Quatro das oito atividades pesquisadas puxaram o resultado positivo: outros artigos de uso pessoal e doméstico (2,4%), hipermercados, supermercados, alimentos, bebidas e fumo (1,1%), móveis e eletrodomésticos (0,4%) e artigos farmacêuticos e perfumaria (0,2%). Do outro lado, livros e papelaria despencaram 9,9%, tecidos, vestuário e calçados recuaram 2,6%, combustíveis e lubrificantes caíram 1,7% e equipamentos de informática cederam 1,3%. No varejo ampliado — que inclui veículos, material de construção e atacado — houve retração de 1,0%.

O resultado indica uma demanda ainda sustentada por um mercado de trabalho relativamente firme e por medidas pontuais de estímulo ao consumo, mas convive com sinais de desequilíbrio setorial.

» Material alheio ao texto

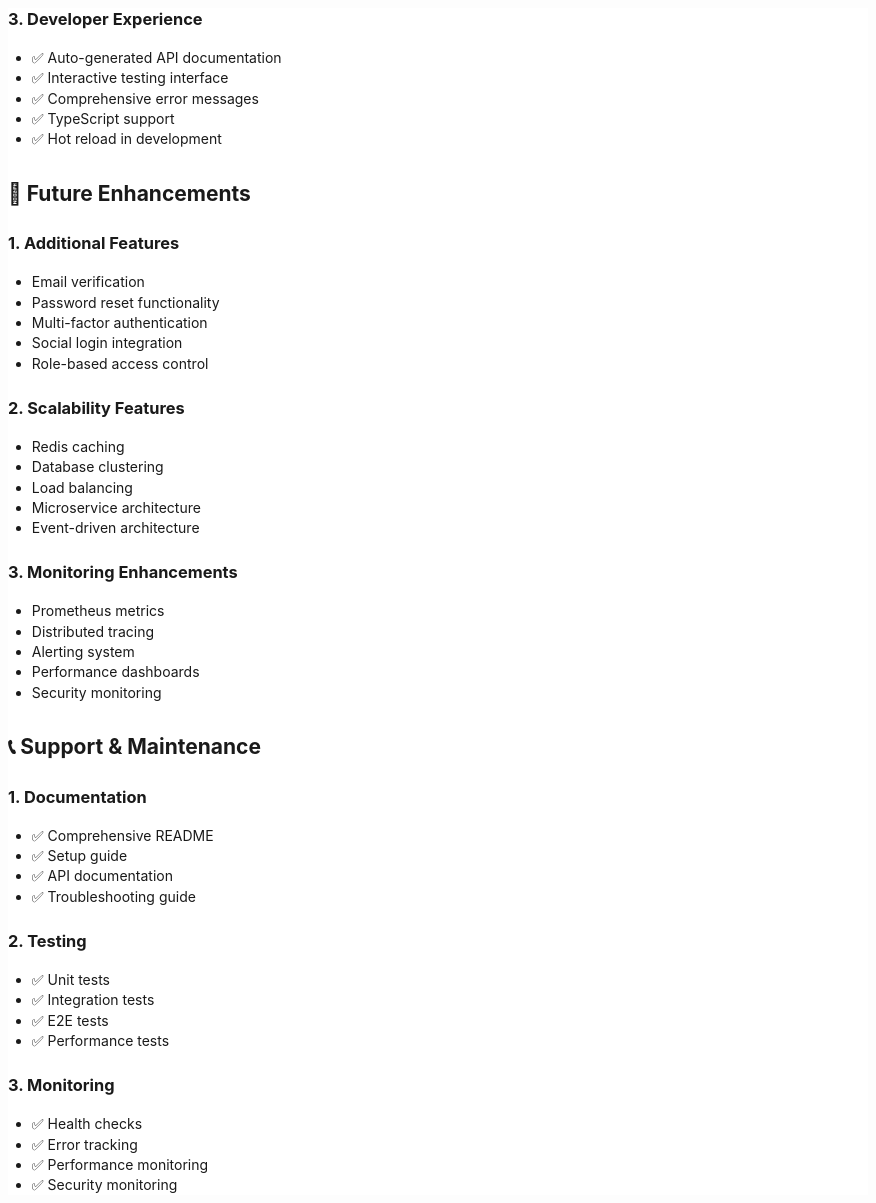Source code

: ### 3. **Developer Experience**
- ✅ Auto-generated API documentation
- ✅ Interactive testing interface
- ✅ Comprehensive error messages
- ✅ TypeScript support
- ✅ Hot reload in development

## 🔮 Future Enhancements

### 1. **Additional Features**
- Email verification
- Password reset functionality
- Multi-factor authentication
- Social login integration
- Role-based access control

### 2. **Scalability Features**
- Redis caching
- Database clustering
- Load balancing
- Microservice architecture
- Event-driven architecture

### 3. **Monitoring Enhancements**
- Prometheus metrics
- Distributed tracing
- Alerting system
- Performance dashboards
- Security monitoring

## 📞 Support & Maintenance

### 1. **Documentation**
- ✅ Comprehensive README
- ✅ Setup guide
- ✅ API documentation
- ✅ Troubleshooting guide

### 2. **Testing**
- ✅ Unit tests
- ✅ Integration tests
- ✅ E2E tests
- ✅ Performance tests

### 3. **Monitoring**
- ✅ Health checks
- ✅ Error tracking
- ✅ Performance monitoring
- ✅ Security monitoring
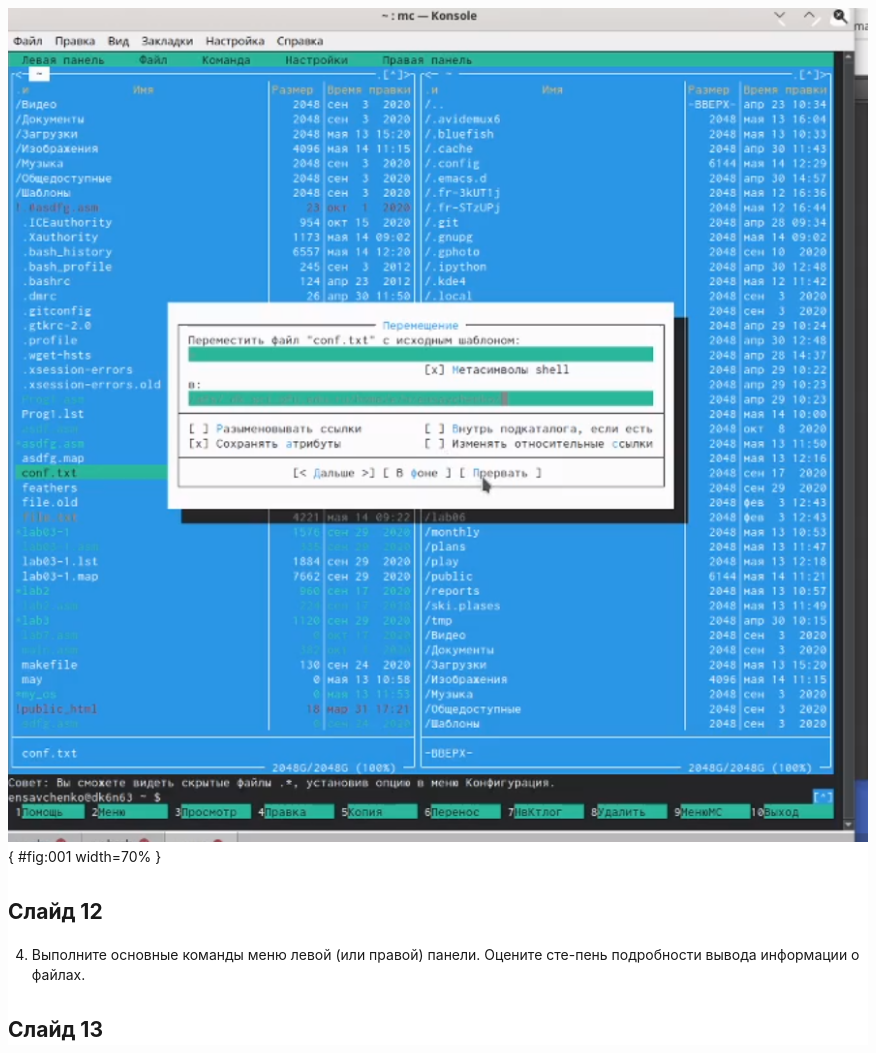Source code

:  ![](image/lab8.4.png){ #fig:001 width=70% }

## Слайд 12
 4. Выполните основные команды меню левой (или правой) панели. Оцените сте-пень подробности вывода информации о файлах.

## Слайд 13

A política monetária restritiva, com a Selic em 14%, mantém pressão sobre crédito e poder de compra e alimenta a expectativa de moderação da atividade nos próximos meses.

Do ponto de vista fiscal e político, a leitura para gestores e formuladores de política é dupla: o crescimento desigual torna o ciclo vulnerável a choques — como alta de juros ou piora do emprego — e limita ganhos de arrecadação mais robustos. Para o governo, o desafio é balancear a manutenção do impulso ao consumo com a disciplina fiscal necessária para não ampliar riscos macroeconômicos.